Indebted companies, an overwhelmed safety authority and a complex and muddled caseload show the French have not cracked the recipe for atomic success. Our partner Journal de l’Environnement reports.
A concerned Pierre-Franck Chevet, the president of the French Nuclear Safety Authority (ASN), told the press on Wednesday (20 January), that “in the current context, the issues of nuclear safety and radiation protection are worrying”.
Safety problems are not confined to energy generation, but also plague the nuclear medicine sector. Last November, a patient in Créteil hospital in France underwent 22 radiotherapy sessions on a healthy part of their body.
Other errors include the administration of excessive doses of radiation and the misuse of new equipment, according to the former director-general of energy and climate at France’s Ministry of Ecology.
The country’s medical and nuclear authorities have struggled to solve these recurring problems.

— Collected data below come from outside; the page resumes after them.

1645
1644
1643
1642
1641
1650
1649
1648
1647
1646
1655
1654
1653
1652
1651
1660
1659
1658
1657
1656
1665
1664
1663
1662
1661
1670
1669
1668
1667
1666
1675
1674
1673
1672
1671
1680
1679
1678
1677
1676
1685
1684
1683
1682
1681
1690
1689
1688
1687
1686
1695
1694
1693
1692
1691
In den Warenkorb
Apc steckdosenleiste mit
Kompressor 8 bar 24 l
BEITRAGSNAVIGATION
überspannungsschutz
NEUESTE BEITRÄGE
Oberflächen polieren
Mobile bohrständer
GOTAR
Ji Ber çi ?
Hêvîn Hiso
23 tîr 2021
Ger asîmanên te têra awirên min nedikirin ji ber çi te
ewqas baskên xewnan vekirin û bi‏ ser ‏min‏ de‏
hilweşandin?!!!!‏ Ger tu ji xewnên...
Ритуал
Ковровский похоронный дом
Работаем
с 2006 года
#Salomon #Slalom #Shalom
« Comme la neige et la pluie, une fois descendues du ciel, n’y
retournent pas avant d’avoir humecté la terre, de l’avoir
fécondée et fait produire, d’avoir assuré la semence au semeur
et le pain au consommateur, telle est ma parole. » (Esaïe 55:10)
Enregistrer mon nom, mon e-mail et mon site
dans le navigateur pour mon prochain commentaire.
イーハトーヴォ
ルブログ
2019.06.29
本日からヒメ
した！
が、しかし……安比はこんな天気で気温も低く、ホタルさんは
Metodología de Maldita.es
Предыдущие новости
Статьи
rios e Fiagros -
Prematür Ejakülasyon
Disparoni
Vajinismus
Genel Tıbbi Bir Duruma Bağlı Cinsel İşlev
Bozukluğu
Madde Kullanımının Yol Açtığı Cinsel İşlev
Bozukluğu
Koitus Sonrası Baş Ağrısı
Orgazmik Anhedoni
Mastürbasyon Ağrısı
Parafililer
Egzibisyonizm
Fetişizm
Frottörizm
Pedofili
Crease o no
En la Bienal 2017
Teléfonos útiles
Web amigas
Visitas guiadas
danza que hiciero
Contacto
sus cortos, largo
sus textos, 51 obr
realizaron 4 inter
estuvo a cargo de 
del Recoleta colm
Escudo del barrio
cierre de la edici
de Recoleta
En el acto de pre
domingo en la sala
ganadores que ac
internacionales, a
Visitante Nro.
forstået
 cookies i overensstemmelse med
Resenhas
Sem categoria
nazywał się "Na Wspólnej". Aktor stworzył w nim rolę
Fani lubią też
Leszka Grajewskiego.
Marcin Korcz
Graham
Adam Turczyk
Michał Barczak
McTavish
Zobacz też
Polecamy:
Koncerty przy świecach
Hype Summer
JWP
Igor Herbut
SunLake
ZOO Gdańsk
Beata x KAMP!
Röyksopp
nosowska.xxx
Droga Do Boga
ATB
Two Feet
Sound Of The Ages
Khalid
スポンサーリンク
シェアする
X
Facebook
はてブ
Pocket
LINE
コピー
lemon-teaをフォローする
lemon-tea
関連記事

Old and complex challenges
The situation of the nuclear energy industry is just as problematic. Extending the operating life of 900 megawatt (MW) reactors, dealing with incidents in the construction of the EPR reactor in the Northern town of Flamanville (a pressurised water reactor), implementing the new post-Fukushima regulations and running costly nuclear waste facilities are just some of the complex challenges the sector faces.
“What is new is that the French nuclear operators are now having technical and economic difficulties,” Chevet said.
And the problems are piling up.
Areva, the France’s biggest nuclear company, is struggling to complete the construction of a lead unit for an EPR reactor in Olkiluoto (Finland), currently ten years behind schedule. The same company is also responsible for repairing defects the EPR reactor vessels which it recently built in Flamanville.
A number of incidents have delayed this French EPR reactor’s entry into service. An operation that has not been smoothed by EDF’s plan to refit its oldest reactors to extend their operating life to over 40 years.
The French electrical giant is also building two EPR reactors in the United Kingdom, at a cost of €78 billion, which the heavily indebted semi-public company will have trouble covering. “It does not have the financial capacity,” the president of the ASN confirmed.
Officially, no nuclear company would begrudge an investment in nuclear safety. But Chevet hastened to point out that it was the work of the ASN and the French Institute for Radioprotection and Nuclear Safety (IRSN), and not checks by Areva or EDF, that brought to light the sub-standard quality of the steel used in the construction of the reactor vessels in Flamanville.
A backlog of cases
So it is under these conditions that a mountain of complex cases has accumulated, and the ASN does not have the resources to examine them all at the same time. Priority will be given to existing installations, at the expense of those which are yet to be built. What this means in reality is that the French nuclear regulators will focus on preparing an opinion on the possible extension to the operating life of the country’s 34 900MW reactors.
Another big issue unsettling the nuclear sector is the adoption of new “post-Fukushima” safety standards in France’s main nuclear power stations (EDF power stations, Areva’s fuel cycle plants, reactors and research laboratories). “That should take us around another five to ten years,” said Chevet.
But the first steps of this strategy put together by the IRSN are already in place: “The nuclear emergency response force has been operational since the end of 2015. We will inspect it in March with a crisis simulation,” he added.
Anticipating the avalanche of work in the pipeline, the safety authority had called for extra resources during the energy transition debate. “Of the 200 extra staff we requested for the ASN and IRSN, the government gave us 30,” Chevet said.
But penny-pinching has never been the best way to guarantee nuclear safety.